> SOURCE EXTRACT:
In the 2014-15 school year, Georgia will start a new assessment called the Georgia Milestones Assessment System, which is more closely aligned to the Common Core Georgia Performance Standards.
Information on the test is still limited at this point, but the assessment will replace the Criterion-Referenced Competency Tests and End-of-Course Tests, which were administered for the last time in the 2013-14 school year.
However, the Milestone tests, like the CRCTs before them, make grades three, five and eight “gateway years,” said Hayley Greene, the Bulloch County school system’s public relations and marketing specialist.
“The test is supposed to be open-response kind of questions,” said Todd Williford, the principal of Mattie Lively Elementary School. “(We are) trying to work with kids on learning and … typing and answering questions that type of way compared to bubbling answers in the past.”
With the new testing system, the state has a five-year plan concerning the number of students who will take the test online.
For the first year, the state’s expectation is that 30 percent of the students will take the new test online, with the balance taking a paper-and-pencil version of the test. By the end of year five, the state wants as many students as possible to take the tests online.
The new assessment can also be administered on laptops and tablets, Greene said.
For the past two years, teachers in the school system have been training by both grade and subject on implementing the Common Core Georgia Performance Standards into their classrooms.
That training has focused on new methods of teaching math methods and English/language arts.
That has come “along with the standards that have what we call frameworks, which are basically simple lesson plans,” Greene said. “So they have been looking at those frameworks saying what works, what doesn’t work, what do we want to use, what we don’t want to use and coming up with what they will do in the classroom by grade level, by subject level.”
Math before the Common Core focused on obtaining a basic skill to solve a problem in a specific way. The standards now require students to learn that there are different ways to solve a problem.
 “We also have done training on what we call PLCs. These are professional learning communities,” Greene said. “And this is one way we’re putting into place as a district to support teachers that they will form these PLCs that are basically collaborative groups either by subject or by grade level. And we are building in time for them to meet. This is where they can meet collaborate plan be innovative so these are all support mechanisms that we are putting into place that will help them teach these standards.”

> DATASET SECTION:

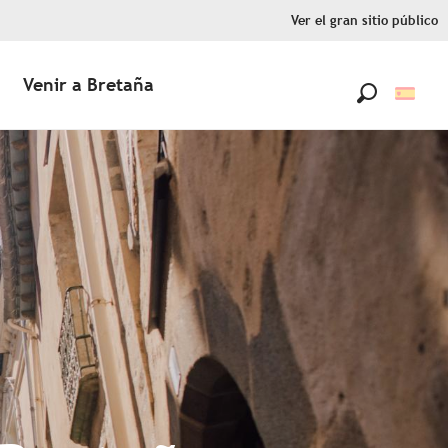
Ver el gran sitio público
Venir a Bretaña
Buscar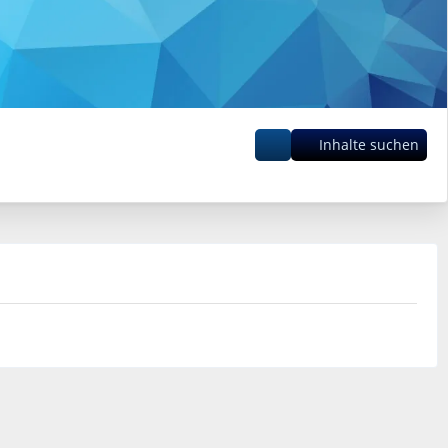
Inhalte suchen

> PROBLEMS TO SOLVE:
**1)** For each statement, say yes or no according to the Georgia Milestones article, and quote the words from it that decide the matter: (a) The Milestones tests make grades three, five and eight gateway years. (b) In the first year, the state expects half of students to take the test online. (c) Teachers in the school system have been training on the new standards for the past three years.
**2)** Name every test or assessment that the Georgia Milestones article refers to by its name.
**3)** Carry the Georgia Milestones article forward from its last sentence.
The listing comes from a separate source.

> ANSWERS FOR THE TASKS:
**1)**
(a) Yes: "the Milestone tests, like the CRCTs before them, make grades three, five and eight “gateway years,”"
(b) No: "the state’s expectation is that 30 percent of the students will take the new test online"
(c) No: "For the past two years, teachers in the school system have been training"

**2)**
- Georgia Milestones Assessment System
- Criterion-Referenced Competency Tests (CRCTs)
- End-of-Course Tests

**3)**
Changes in math also include students focusing on speed and accuracy, real-world application, quick problem-solving and “know it/do it,” according to the state’s Common Core website.
The students will have “tools in their tool belt” that allow them to solve a problem even when they are not presented with a specific formula, Greene said.
Some of the changes in English/language arts include reading equal amounts of nonfiction and fiction, using literature as material to learn more about the world and carefully reading more complex material, according to the state’s Common Core website.
Bulloch County also has new positions dedicated to the new content. There are now content specialists for English/language arts, math, social studies and science. These specialists act as a valuable resource and “another level of support” for the teachers, Greene said.
Georgia adopted the Common Core State Standards in 2010, but this year will see more changes with the new test and teachers continuing to grow in their use of the Common Core.
Williford, the Mattie Lively principal, said he can see the effect of the new standards and testing at his school.
His school is preparing and working with new information about the testing and procedures, he said.
“The teachers are now feeling more comfortable. They see how the students can benefit from this deeper learning,” Williford said. “I think they are now just feeling more comfortable in their own selves and finding their own personalities in their teaching and applying that through the CCGPS so that the students become a better learner.”